One of the problems that result from ill health relate to self-esteem, self-worth or at least, lack of belief in oneself. This is natural because convalescence from a debilitating weakness leads to the emergence of different thoughts in a person’s mind. These things should not be ignored or cast aside as ‘figments of the mind’ in an irresponsible manner. Healing is a process and there is, often, a multi-pronged, multi-spectrum perspective to healing. These are my personal conclusions drawn from my health episode that led to the awkward and unannounced absence of my column for a couple of weeks. Maybe, health practitioners of different orders who read this column might like to shed more light on the issue.

During this time, as I was sick, I was also working and teaching my students online. This is not to claim any false bravado. It is a result of our lives that we lead lives of disjoint and disconnect. I think one should pace down one’s life perhaps. Or if not slow down, then, at least, pace oneself better, so, everything is in place.

In James Joyce’s novel, A Portrait of the Artist as a Young Man, in the first chapter, Stephen Dedalus falls ill because a boy had shouldered him into the ditch. Stephen is sent to the infirmary to get well. He finds Brother Michael there. He thinks about the different hierarchies, why some teacher is called Father. He also thought the infirmary was a place where there were bitter medicines with bitter smells. But his experiences are different. He also meets an older boy there: Athy. He has a nice conversation with Athy there.

Quote:

“You have a queer name, Dedalus, and I have a queer name too, Athy. My name is the name of a town. Your name is like Latin.”—Project Gutenberg’s edition of A Portrait of the Artist as a Young Man 

Athy asks Stephen if he gets a newspaper at his place, where ‘there is news about everything, even politics’. Stephen has high fever and was near delirium. The ailment has not been diagnosed and stated. However, he had been ‘shouldered into the ditch’, where the water was ‘cold and slimy’ and he has high fever. So, this is akin to the seasonal fever that many of us have had in our lives. Stephen heals slowly. As he heals, he learns about many new things from Athy. Much later in the novel, Stephen says “by thinking of things, you understand them”; thus, specifically stating that cogitating on any issue would lead to clarity in the mind.

Stephen’s condition is bad because he does dream of his family back home, he dreams of happier days. Then the dream snaps back to reality, and he realizes that it was a dream. When he had entered the infirmary, his spirits were very low. He thought he was going to die. And then, he recovers slowly.

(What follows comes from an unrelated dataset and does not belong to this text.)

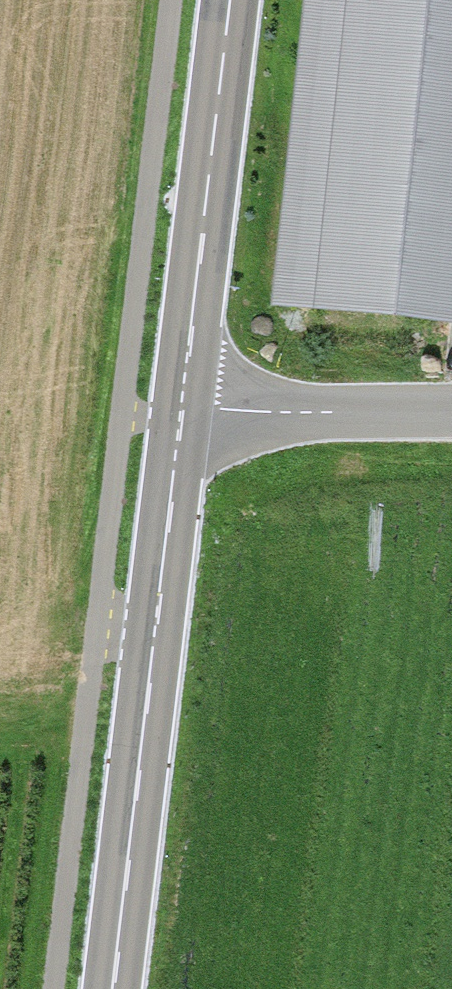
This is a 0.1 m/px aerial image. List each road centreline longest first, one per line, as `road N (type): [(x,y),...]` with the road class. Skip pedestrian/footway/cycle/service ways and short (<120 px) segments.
road 1 (secondary): [(182,404),(113,988)]
road 2 (secondary): [(230,0),(182,404)]
road 3 (residential): [(182,404),(451,411)]
road 4 (track): [(0,719),(86,716),(97,626),(156,629)]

It is the clarity of mind, as Joyce tells us through Stephen, that is central to our life processes. In a very different text, Mahesh Dattani’s Tara, Chandan and Tara are conjoined twins and they have been successfully separated through surgery. The surgery has been a success and it is the rarest of the rare occasions. They twins have an artificial leg and they had been conjoined even at the pelvic region. Dr Thakkar, the eminent surgeon, tells us that this is a rare occurrence. Chandan and Tara sometimes have to listen to barbs from their peers. Both are intelligent but Tara is brilliant and outstanding. Patel, their father, prefers Chandan, the shades of ‘boy preference’ in Indian society get clearer. Dattani is known for talking about the “invisible issues of Indian society” that no one else talks about.

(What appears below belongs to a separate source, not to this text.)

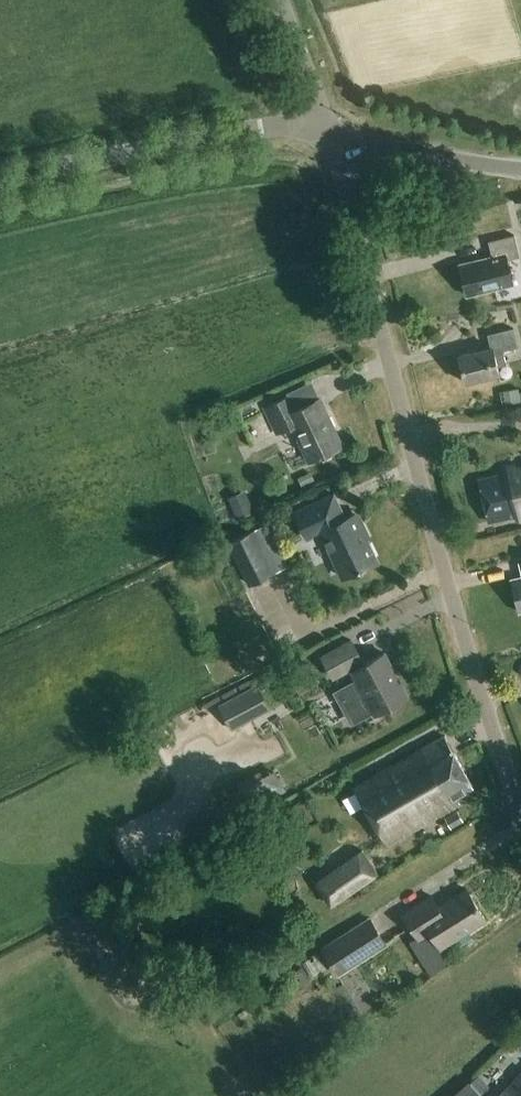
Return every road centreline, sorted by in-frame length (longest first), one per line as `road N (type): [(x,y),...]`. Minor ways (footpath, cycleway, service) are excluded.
road 1 (residential): [(322,129),(341,167),(454,607),(520,809)]
road 2 (tertiary): [(0,182),(262,127),(322,129)]
road 3 (tertiary): [(520,171),(322,129)]
road 4 (unclassified): [(322,129),(311,76),(279,0)]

There is the issue of physical deformity from the normative modes of social reality. However, Tara does not feel anything so and when Roopa, their neighbour, makes fun of her, she gives it back neatly. Chandan listens to Brahms, the German music composer. Tara, listening to the music, says it is Beethoven, not Brahms. They disagree. There is no sense of inferiority that Chandan or Tara feel. They do accept life’s reality and they are combative with social idiots. Their healing is medical through surgical procedures but mental through sheer inner strength too. Healing, here, is a process. It usually is.